##### Data supplied

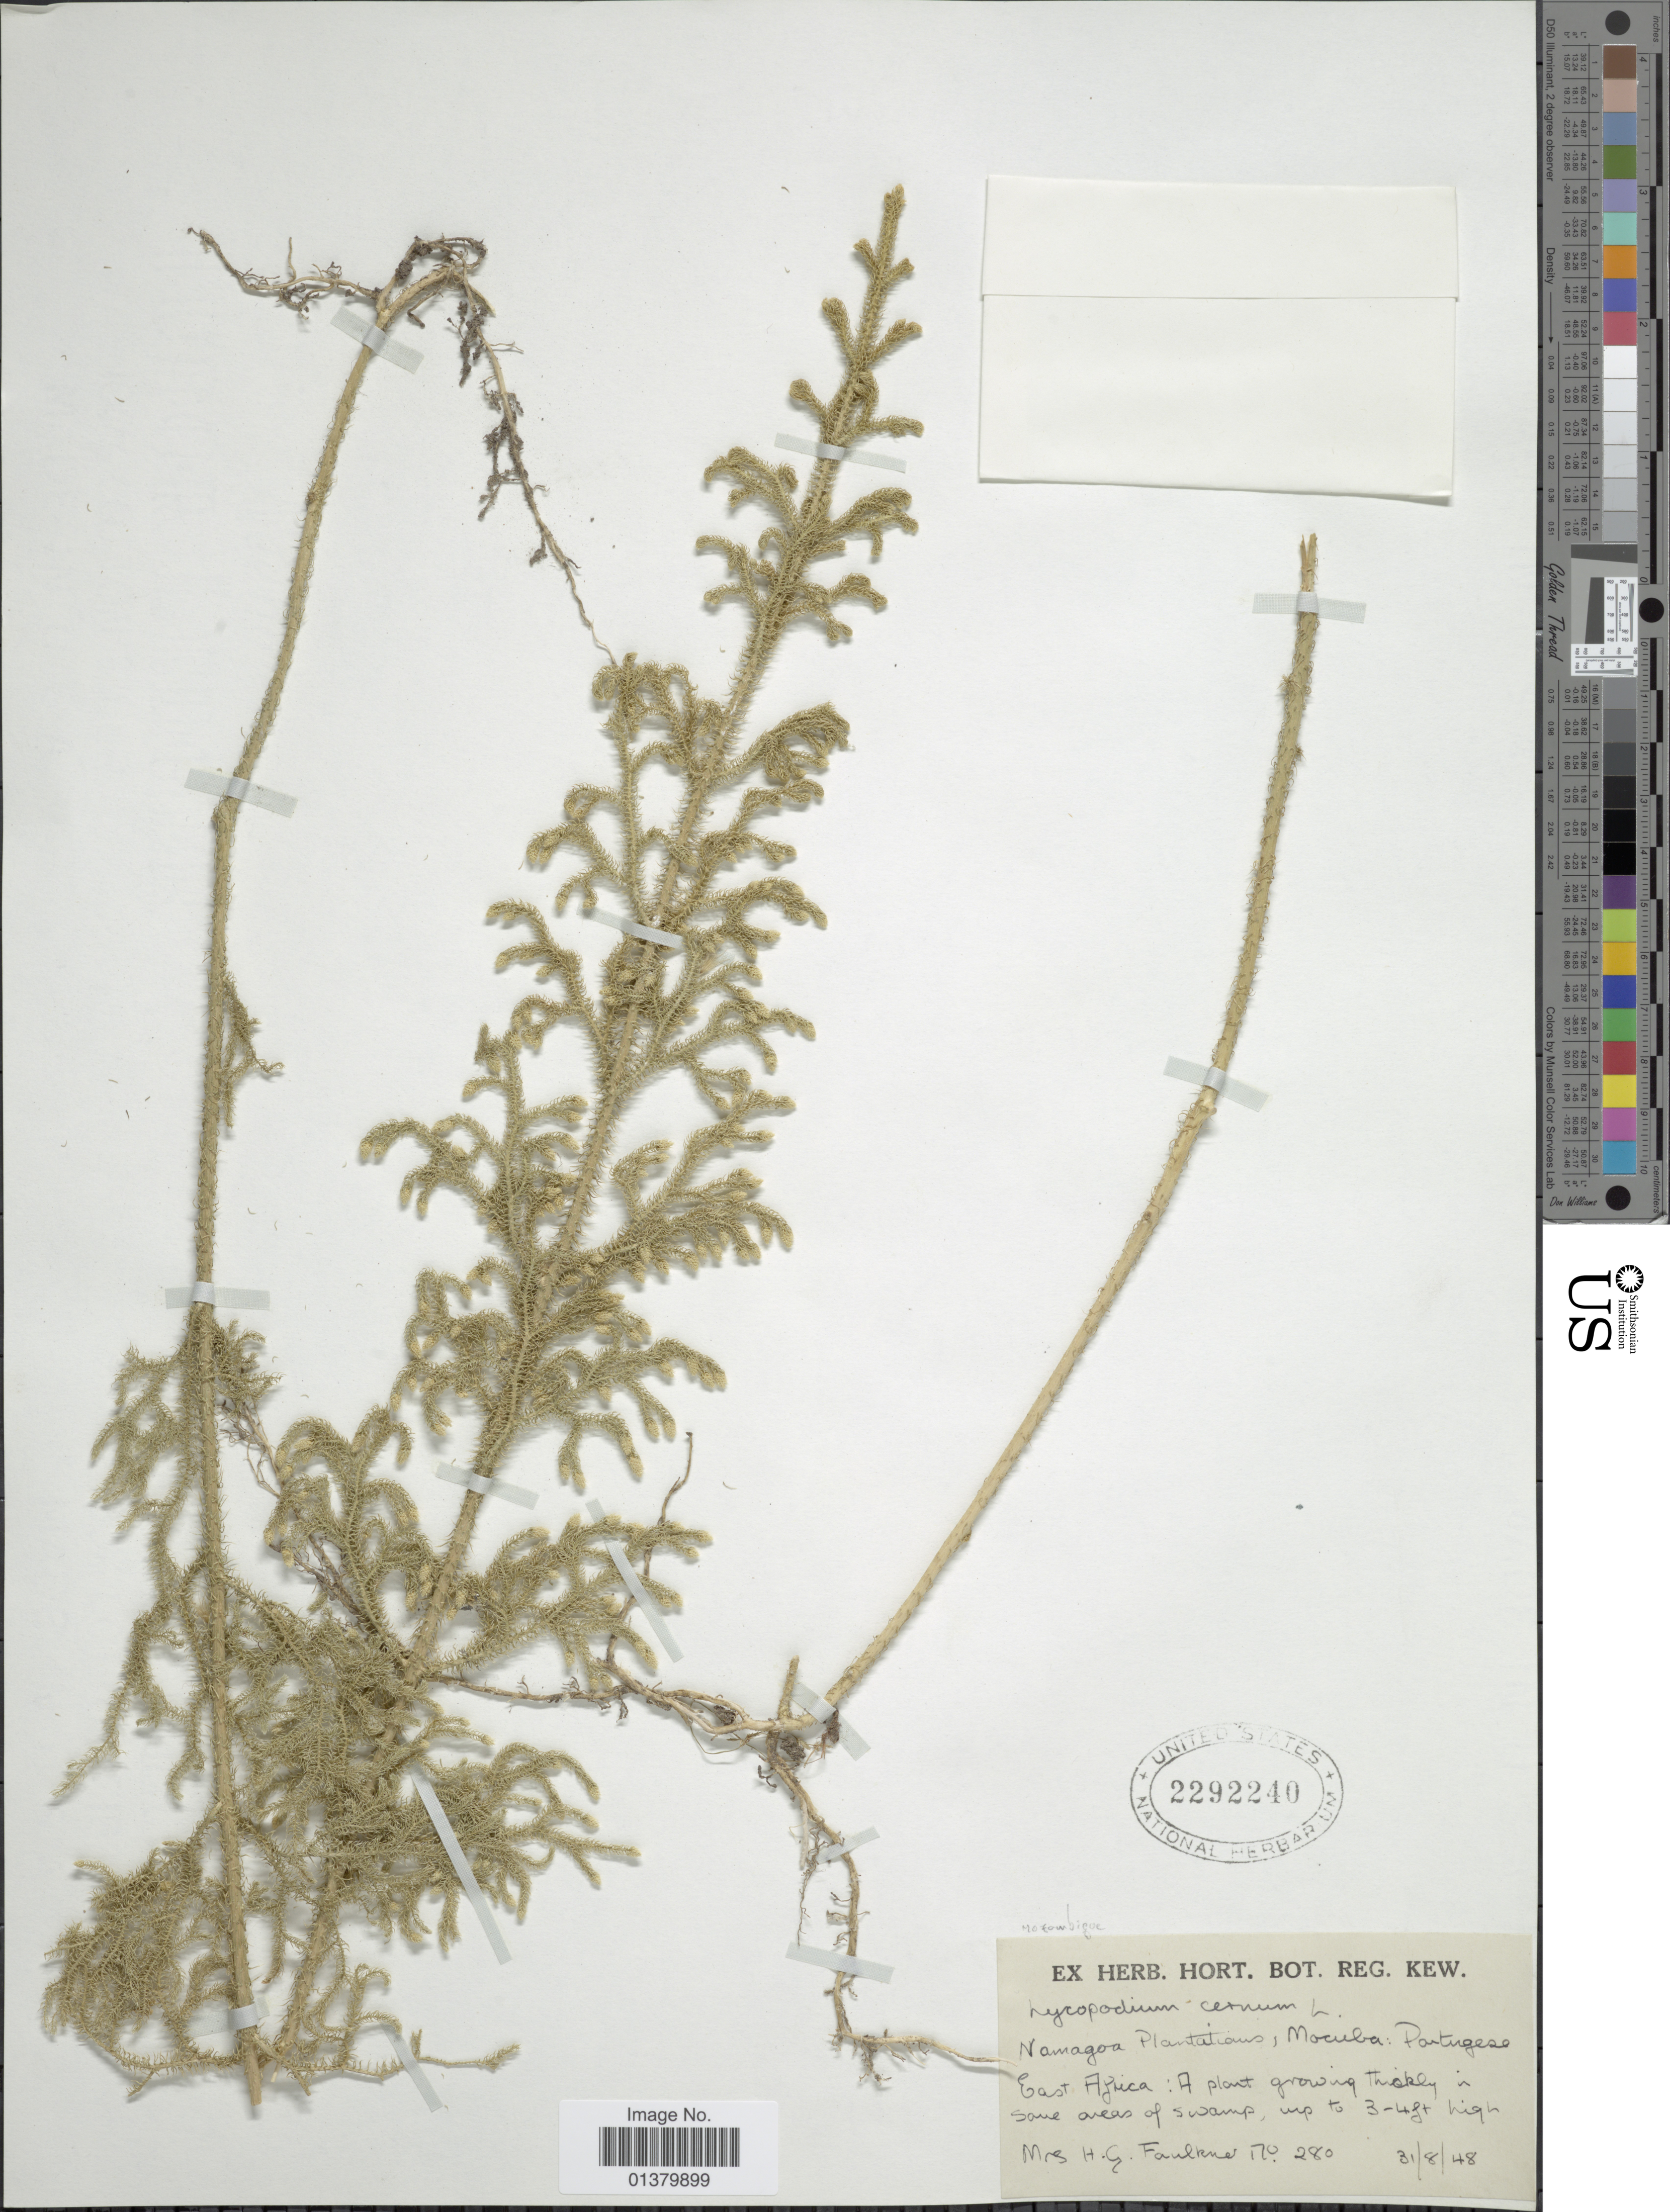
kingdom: Plantae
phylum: Tracheophyta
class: Lycopodiopsida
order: Lycopodiales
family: Lycopodiaceae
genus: Palhinhaea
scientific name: Palhinhaea cernua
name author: (L.) Vasc. & Franco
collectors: H. Faulkner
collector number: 280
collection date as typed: Transcribed d/m/y: 31/8/48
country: Mozambique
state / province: Zambézia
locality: Namagoa Plantations, Mocuba: Portugese East Africa.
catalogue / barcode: US 2292240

##########

Rewrite everything from the line containing "collectors: H. Faulkner" down to the end of the material, putting "site" in place of "locality" and changing nothing else.

collectors: H. Faulkner
collector number: 280
collection date as typed: Transcribed d/m/y: 31/8/48
country: Mozambique
state / province: Zambézia
site: Namagoa Plantations, Mocuba: Portugese East Africa.
catalogue / barcode: US 2292240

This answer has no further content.